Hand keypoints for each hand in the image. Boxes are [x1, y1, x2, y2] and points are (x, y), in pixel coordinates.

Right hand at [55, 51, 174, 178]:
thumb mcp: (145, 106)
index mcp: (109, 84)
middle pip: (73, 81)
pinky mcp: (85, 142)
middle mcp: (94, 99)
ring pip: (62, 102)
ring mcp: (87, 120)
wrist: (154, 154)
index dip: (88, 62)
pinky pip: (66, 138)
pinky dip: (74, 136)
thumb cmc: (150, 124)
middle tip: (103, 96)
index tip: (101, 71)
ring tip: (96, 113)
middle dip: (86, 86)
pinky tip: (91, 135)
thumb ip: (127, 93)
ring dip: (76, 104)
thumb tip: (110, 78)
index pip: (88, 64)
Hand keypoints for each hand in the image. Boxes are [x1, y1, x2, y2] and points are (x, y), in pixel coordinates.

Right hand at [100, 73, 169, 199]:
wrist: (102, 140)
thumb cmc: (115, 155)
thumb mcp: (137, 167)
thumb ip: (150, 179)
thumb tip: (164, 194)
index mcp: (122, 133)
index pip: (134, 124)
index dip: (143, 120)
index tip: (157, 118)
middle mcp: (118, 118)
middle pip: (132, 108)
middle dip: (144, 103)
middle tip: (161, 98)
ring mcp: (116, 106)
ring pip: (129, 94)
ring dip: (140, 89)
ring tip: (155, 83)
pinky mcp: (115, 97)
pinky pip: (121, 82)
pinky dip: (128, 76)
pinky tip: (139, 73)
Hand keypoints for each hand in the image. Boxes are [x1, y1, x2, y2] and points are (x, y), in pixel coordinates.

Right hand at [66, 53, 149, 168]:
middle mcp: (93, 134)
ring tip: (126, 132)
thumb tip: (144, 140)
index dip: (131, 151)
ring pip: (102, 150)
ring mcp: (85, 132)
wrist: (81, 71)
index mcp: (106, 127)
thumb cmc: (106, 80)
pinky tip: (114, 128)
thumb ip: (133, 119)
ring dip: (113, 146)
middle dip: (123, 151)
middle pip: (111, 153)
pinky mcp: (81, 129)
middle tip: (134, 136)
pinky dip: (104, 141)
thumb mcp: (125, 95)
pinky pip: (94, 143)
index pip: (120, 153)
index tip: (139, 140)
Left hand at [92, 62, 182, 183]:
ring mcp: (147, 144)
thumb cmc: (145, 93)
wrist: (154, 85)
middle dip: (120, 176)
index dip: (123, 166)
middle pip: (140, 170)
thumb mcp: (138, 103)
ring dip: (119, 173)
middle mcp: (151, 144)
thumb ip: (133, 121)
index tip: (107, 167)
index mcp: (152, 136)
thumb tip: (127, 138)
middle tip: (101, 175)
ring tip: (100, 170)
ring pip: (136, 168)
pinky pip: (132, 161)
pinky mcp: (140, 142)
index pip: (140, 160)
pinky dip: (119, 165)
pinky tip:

^^^^

Problem requirements: Write out exactly the lines from the one with "pinky dip: (104, 141)" through the end of the records above, both ends included, and leave out all other lines.

Answer box:
pinky dip: (104, 141)
thumb mcp: (125, 95)
pinky pip: (94, 143)
index pip: (120, 153)
index tip: (139, 140)
Left hand at [92, 62, 182, 183]:
ring mcp: (147, 144)
thumb cmc: (145, 93)
wrist: (154, 85)
middle dip: (120, 176)
index dip: (123, 166)
middle pip: (140, 170)
thumb mcp: (138, 103)
ring dip: (119, 173)
middle mcp: (151, 144)
thumb ip: (133, 121)
index tip: (107, 167)
index mcp: (152, 136)
thumb tip: (127, 138)
middle tip: (101, 175)
ring tip: (100, 170)
ring pip: (136, 168)
pinky pip: (132, 161)
pinky mcp: (140, 142)
index pip: (140, 160)
pinky dip: (119, 165)
pinky tip:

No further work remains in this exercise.